Reproduce the text of the entries below word for word, from their first line through the line containing "Herstellungsprozess", including both of those lines. Leave the pictures out of your answer.

SUPPLIED ENTRIES section start

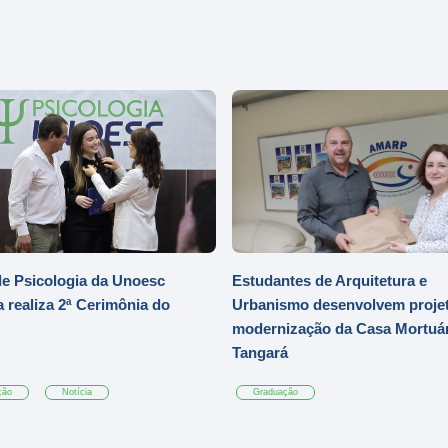
e Psicologia da Unoesc
Estudantes de Arquitetura e
 realiza 2ª Cerimônia do
Urbanismo desenvolvem projet
modernização da Casa Mortuár
Tangará
ção
Notícia
Graduação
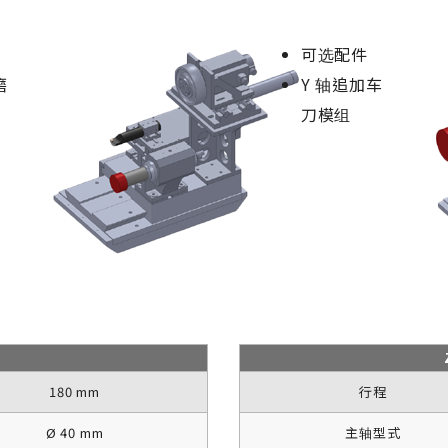
可选配件
磨
Y 轴追加车
刀模组
180 mm
行程
Ø 40 mm
主轴型式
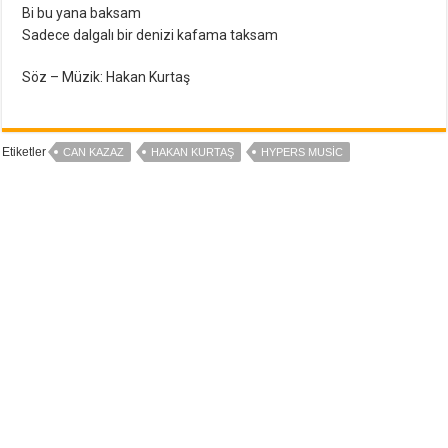
Bi bu yana baksam
Sadece dalgalı bir denizi kafama taksam
Söz – Müzik: Hakan Kurtaş
Etiketler
CAN KAZAZ
HAKAN KURTAŞ
HYPERS MUSIC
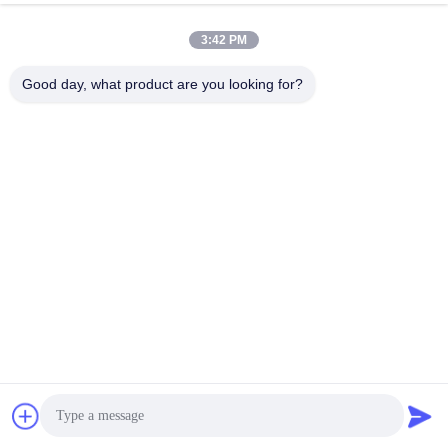
3:42 PM
Good day, what product are you looking for?
Herstellungsprozess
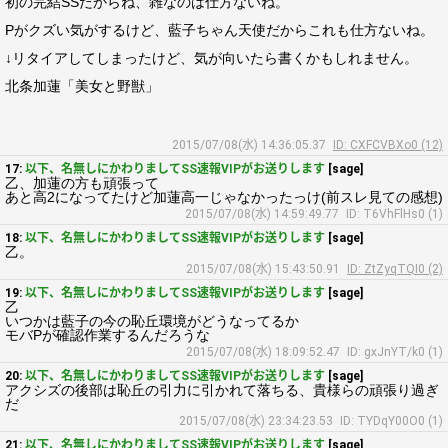
初の完結SSだからね、雑なのは仕方ないね。
Pがクズい気がするけど、藍子ちゃん天使だからこれも仕方ないね。
↓リタイアしてしまったけど、気が向いたら書くかもしれません。
北条加蓮「美女と野獣」
2015/07/08(水) 14:36:05.37
ID: CXFCVBXo0 (12)
17:
以下、名無しにかわりましてSS速報VIPがお送りします
[sage]
乙、加蓮の方も頑張って
あと高2になってたけど加蓮高一じゃなかったっけ(前スレ見ての感想)
2015/07/08(水) 14:59:49.77
ID: T6VhFlHs0 (1)
18:
以下、名無しにかわりましてSS速報VIPがお送りします
[sage]
乙。
2015/07/08(水) 15:43:50.91
ID: ZtZyqTQI0 (2)
19:
以下、名無しにかわりましてSS速報VIPがお送りします
[sage]
乙
いつかは藍子の今の恥丘環境がどうなってるか
モバPが確認作業するんだろうな
2015/07/08(水) 18:09:52.47
ID: gxJnYT/k0 (1)
20:
以下、名無しにかわりましてSS速報VIPがお送りします
[sage]
アクシズの後部は恥丘の引力に引かれて落ちる、貴様らの頑張り過ぎ
だ
2015/07/08(水) 23:34:23.53
ID: TYDqY00O0 (1)
21:
以下、名無しにかわりましてSS速報VIPがお送りします
[sage]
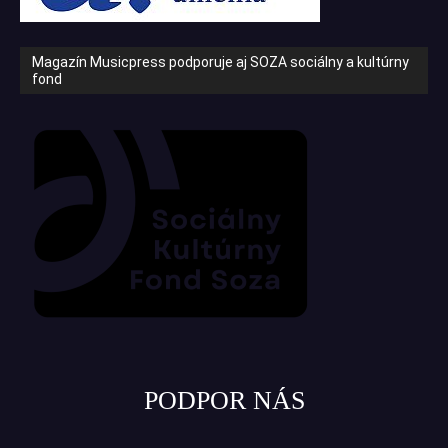
Magazín Musicpress podporuje aj SOZA sociálny a kultúrny
fond
PODPOR NÁS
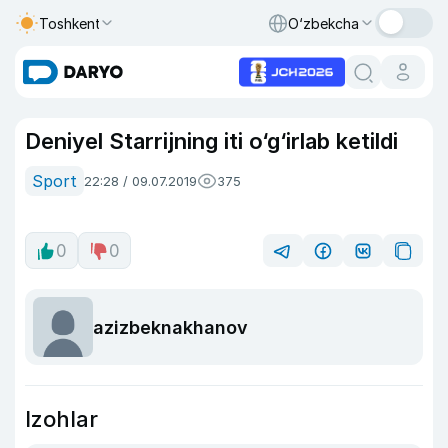
Toshkent
O‘zbekcha
Deniyel Starrijning iti o‘g‘irlab ketildi
Sport
22:28 / 09.07.2019
375
0
0
azizbeknakhanov
Izohlar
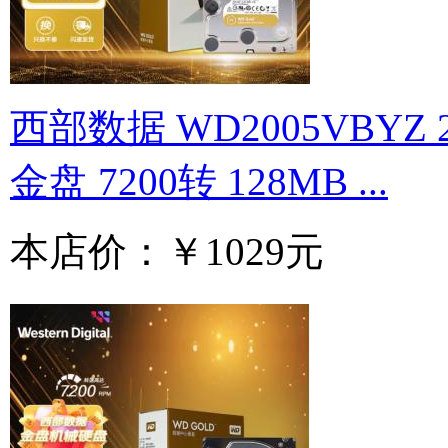
西部数据 WD2005VBYZ 
金盘 7200转 128MB ...
本店价：
￥1029元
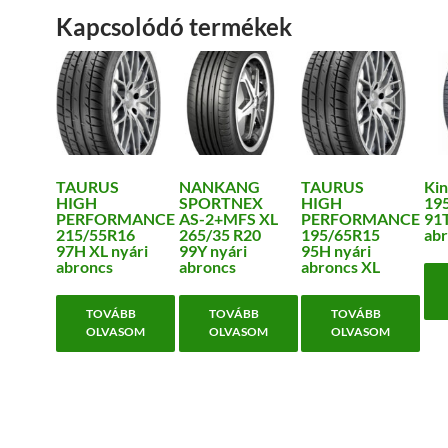
Kapcsolódó termékek
TAURUS
NANKANG
TAURUS
Kin
HIGH
SPORTNEX
HIGH
19
PERFORMANCE
AS-2+MFS XL
PERFORMANCE
91T
215/55R16
265/35 R20
195/65R15
abr
97H XL nyári
99Y nyári
95H nyári
abroncs
abroncs
abroncs XL
TOVÁBB
TOVÁBB
TOVÁBB
OLVASOM
OLVASOM
OLVASOM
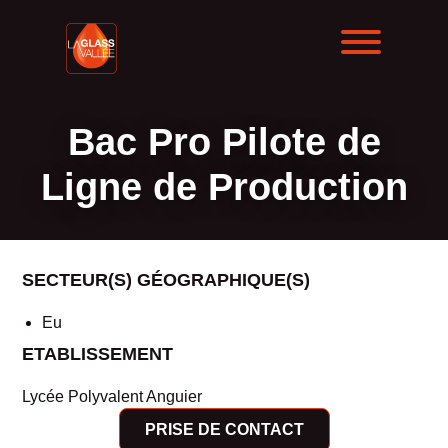
Bac Pro Pilote de
Ligne de Production
SECTEUR(S) GÉOGRAPHIQUE(S)
Eu
ETABLISSEMENT
Lycée Polyvalent Anguier
PRISE DE CONTACT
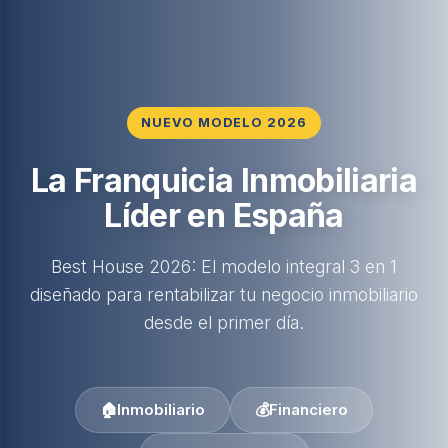
NUEVO MODELO 2026
La Franquicia Inmobiliaria
Líder en España
Best House 2026: El modelo integral 3 en 1
diseñado para rentabilizar tu negocio inmobiliario
desde el primer día.
🏠
Inmobiliario
💰
Financiero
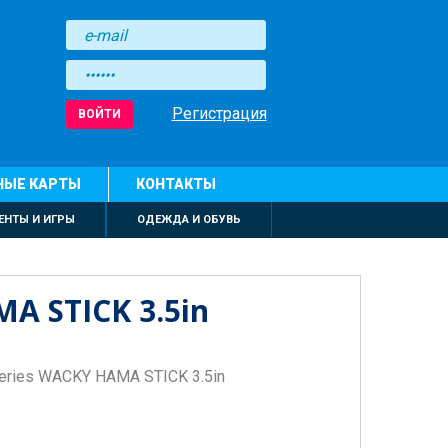
Регистрация
ВОЙТИ
НЫЕ КАРТЫ
КОНТАКТЫ
ЕНТЫ И ИГРЫ
ОДЕЖДА И ОБУВЬ
A STICK 3.5in
Series WACKY HAMA STICK 3.5in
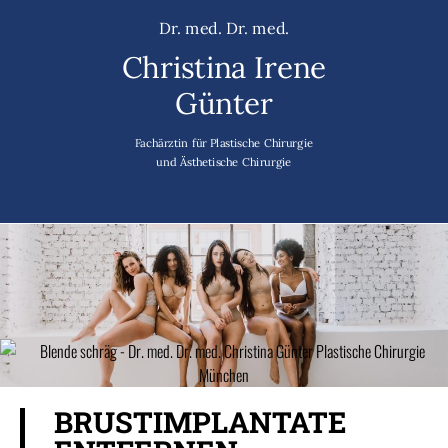
Dr. med. Dr. med.
Christina Irene
Günter
Fachärztin für Plastische Chirurgie
und Ästhetische Chirurgie
BRUSTIMPLANTATE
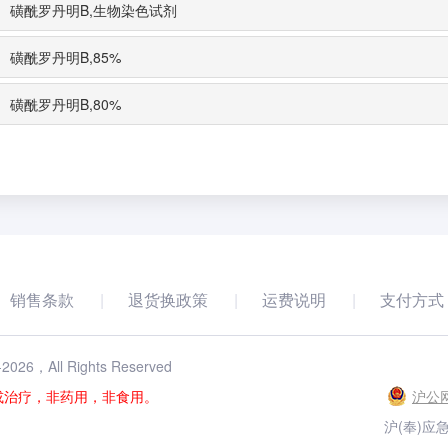
磺酰罗丹明B,生物染色试剂
磺酰罗丹明B,85%
磺酰罗丹明B,80%
销售条款
退货换政策
运费说明
支付方式
-
2026
，All Rights Reserved
或治疗，非药用，非食用。
沪公网
沪(奉)应急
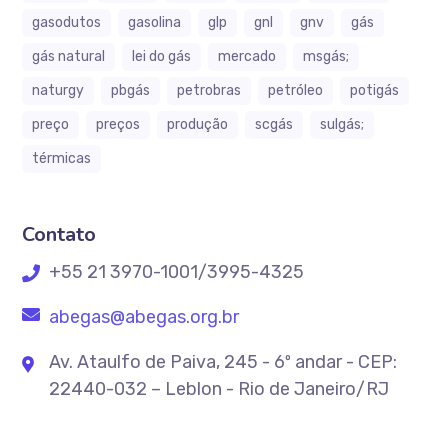
gasodutos
gasolina
glp
gnl
gnv
gás
gás natural
lei do gás
mercado
msgás;
naturgy
pbgás
petrobras
petróleo
potigás
preço
preços
produção
scgás
sulgás;
térmicas
Contato
+55 21 3970-1001/3995-4325
abegas@abegas.org.br
Av. Ataulfo de Paiva, 245 - 6º andar - CEP:
22440-032 – Leblon - Rio de Janeiro/RJ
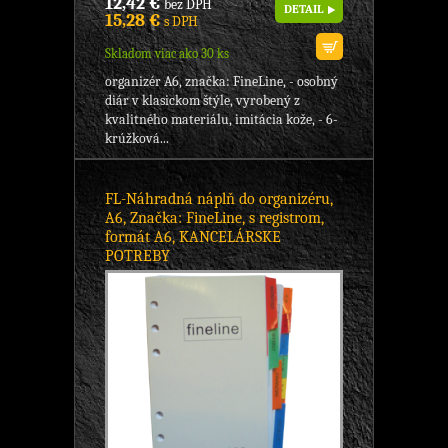
12,42 €
bez DPH
DETAIL
15,28 €
s DPH
Skladom viac ako 30 ks
organizér A6, značka: FineLine, - osobný
diár v klasickom štýle, vyrobený z
kvalitného materiálu, imitácia kože, - 6-
krúžková...
FL-Náhradná náplň do organizéru,
A6, Značka: FineLine, s registrom,
formát A6, KANCELÁRSKE
POTREBY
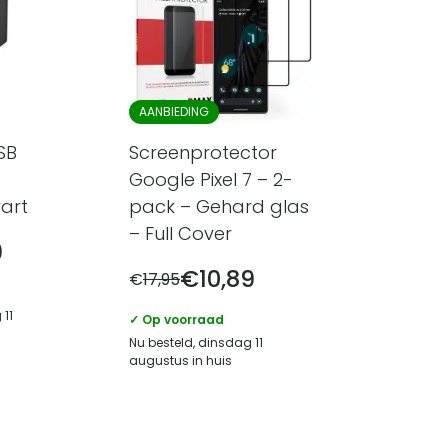
AANBIEDING
SB
Screenprotector
Google Pixel 7 – 2-
art
pack – Gehard glas
– Full Cover
9
€
10,89
€
17,95
 11
✓ Op voorraad
Nu besteld, dinsdag 11
augustus in huis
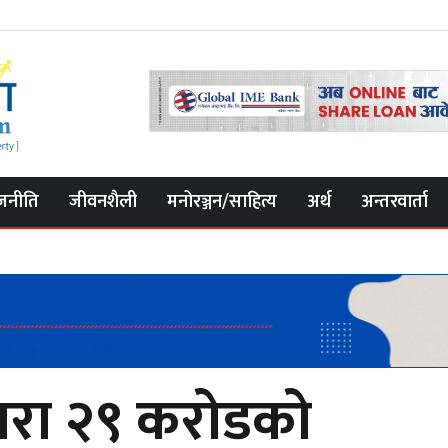
जनीति
जीवनशैली
मनोरञ्जन/साहित्य
अर्थ
अन्तरवार्ता
द्वारा २९ करोडको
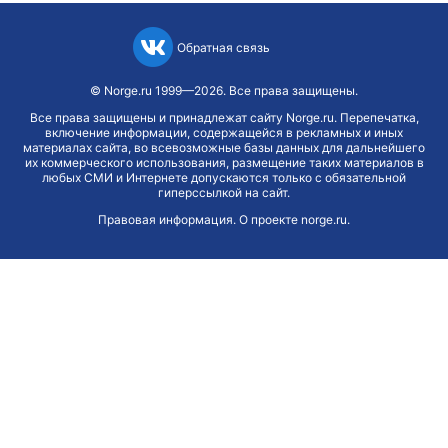
Обратная связь
©
Norge.ru
1999—2026. Все права защищены.
Все права защищены и принадлежат сайту Norge.ru. Перепечатка,
включение информации, содержащейся в рекламных и иных
материалах сайта, во всевозможные базы данных для дальнейшего
их коммерческого использования, размещение таких материалов в
любых СМИ и Интернете допускаются только с обязательной
гиперссылкой на сайт.
Правовая информация
.
О проекте norge.ru
.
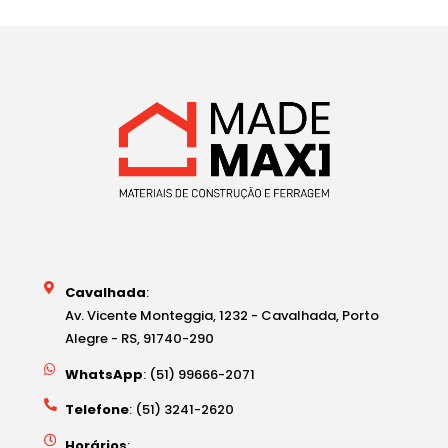
Cavalhada
:
Av. Vicente Monteggia, 1232 - Cavalhada, Porto
Alegre - RS, 91740-290
WhatsApp
: (51) 99666-2071
Telefone
: (51) 3241-2620
Horários
:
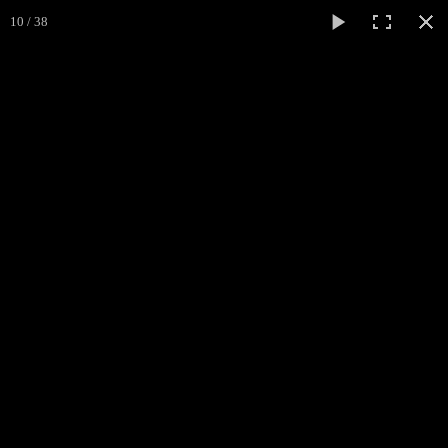
10 / 38
Accueil
"LUMIÈRE NOIRE"
agenda
Presse
▼
Ecouter Voir
▼
vente CD
Photos
▼
Espace pro
▼
Contact & liens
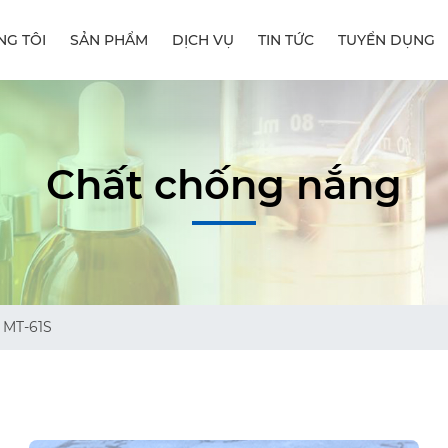
NG TÔI
SẢN PHẨM
DỊCH VỤ
TIN TỨC
TUYỂN DỤNG
Chất chống nắng
MT-61S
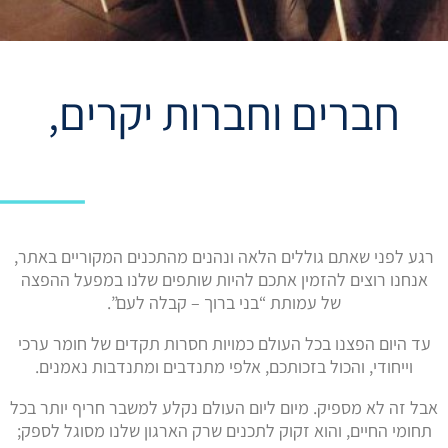
חברים וחברות יקרים,
רגע לפני שאתם גוללים הלאה ונהנים מהתכנים המקוריים באתר,
אנחנו רוצים להזמין אתכם להיות שותפים שלנו במפעל ההפצה
של עמותת “בני ברוך – קבלה לעם”.
עד היום הפצנו בכל העולם כמויות חסרות תקדים של חומר ערכי
וייחודי, והכול בזכותכם, אלפי מתנדבים ומתנדבות נאמנים.
אבל זה לא מספיק. מיום ליום העולם נקלע למשבר חריף יותר בכל
תחומי החיים, והוא זקוק לתכנים שרק הארגון שלנו מסוגל לספק;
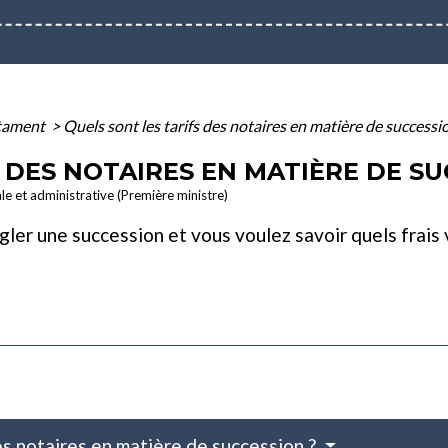
tament
>
Quels sont les tarifs des notaires en matière de successi
 DES NOTAIRES EN MATIÈRE DE SU
ale et administrative (Première ministre)
gler une succession et vous voulez savoir quels frais v
es notaires en matière de succession ?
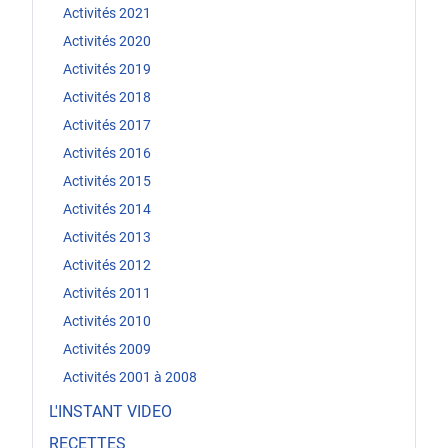
Activités 2021
Activités 2020
Activités 2019
Activités 2018
Activités 2017
Activités 2016
Activités 2015
Activités 2014
Activités 2013
Activités 2012
Activités 2011
Activités 2010
Activités 2009
Activités 2001 à 2008
L'INSTANT VIDEO
RECETTES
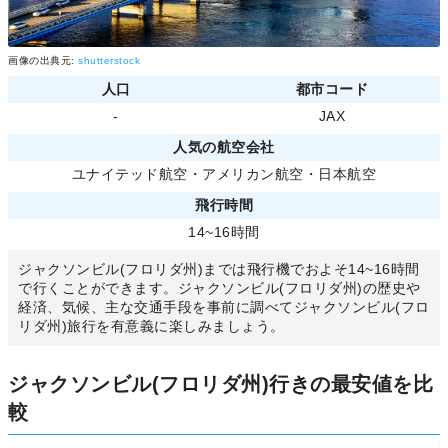
画像の出典元:
shutterstock
人口
都市コード
-
JAX
人気の航空会社
ユナイテッド航空
・
アメリカン航空
・
日本航空
飛行時間
14~16時間
ジャクソンビル(フロリダ州)までは飛行機でおよそ14~16時間
で行くことができます。ジャクソンビル(フロリダ州)の歴史や
経済、気候、主な交通手段を事前に調べてジャクソンビル(フロ
リダ州)旅行を有意義に楽しみましょう。
ジャクソンビル(フロリダ州)行きの最安値を比
較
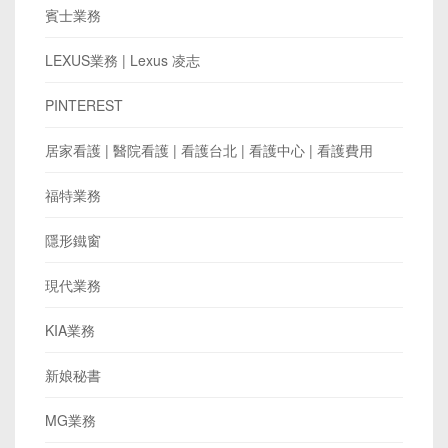
賓士業務
LEXUS業務 | Lexus 凌志
PINTEREST
居家看護 | 醫院看護 | 看護台北 | 看護中心 | 看護費用
福特業務
隱形鐵窗
現代業務
KIA業務
新娘秘書
MG業務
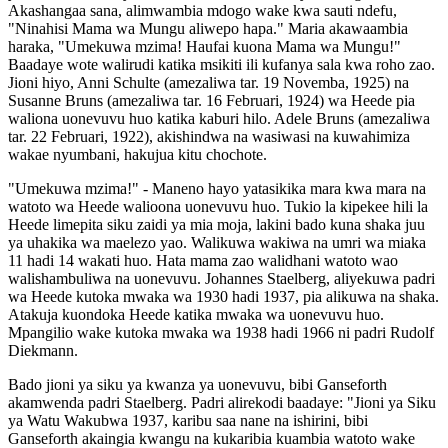
Akashangaa sana, alimwambia mdogo wake kwa sauti ndefu,
"Ninahisi Mama wa Mungu aliwepo hapa." Maria akawaambia
haraka, "Umekuwa mzima! Haufai kuona Mama wa Mungu!"
Baadaye wote walirudi katika msikiti ili kufanya sala kwa roho zao.
Jioni hiyo, Anni Schulte (amezaliwa tar. 19 Novemba, 1925) na
Susanne Bruns (amezaliwa tar. 16 Februari, 1924) wa Heede pia
waliona uonevuvu huo katika kaburi hilo. Adele Bruns (amezaliwa
tar. 22 Februari, 1922), akishindwa na wasiwasi na kuwahimiza
wakae nyumbani, hakujua kitu chochote.
"Umekuwa mzima!" - Maneno hayo yatasikika mara kwa mara na
watoto wa Heede walioona uonevuvu huo. Tukio la kipekee hili la
Heede limepita siku zaidi ya mia moja, lakini bado kuna shaka juu
ya uhakika wa maelezo yao. Walikuwa wakiwa na umri wa miaka
11 hadi 14 wakati huo. Hata mama zao walidhani watoto wao
walishambuliwa na uonevuvu. Johannes Staelberg, aliyekuwa padri
wa Heede kutoka mwaka wa 1930 hadi 1937, pia alikuwa na shaka.
Atakuja kuondoka Heede katika mwaka wa uonevuvu huo.
Mpangilio wake kutoka mwaka wa 1938 hadi 1966 ni padri Rudolf
Diekmann.
Bado jioni ya siku ya kwanza ya uonevuvu, bibi Ganseforth
akamwenda padri Staelberg. Padri alirekodi baadaye: "Jioni ya Siku
ya Watu Wakubwa 1937, karibu saa nane na ishirini, bibi
Ganseforth akaingia kwangu na kukaribia kuambia watoto wake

SUPPLIED ENTRIES section end

▶ **YOUR RESPONSE**
e Psicologia da Unoesc
Estudantes de Arquitetura e
 realiza 2ª Cerimônia do
Urbanismo desenvolvem projet
modernização da Casa Mortuár
Tangará
ção
Notícia
Graduação
可选配件
磨
Y 轴追加车
刀模组
180 mm
行程
Ø 40 mm
主轴型式
Bi bu yana baksam
Sadece dalgalı bir denizi kafama taksam
Söz – Müzik: Hakan Kurtaş
Etiketler
CAN KAZAZ
HAKAN KURTAŞ
HYPERS MUSIC
3:42 PM
Good day, what product are you looking for?
Herstellungsprozess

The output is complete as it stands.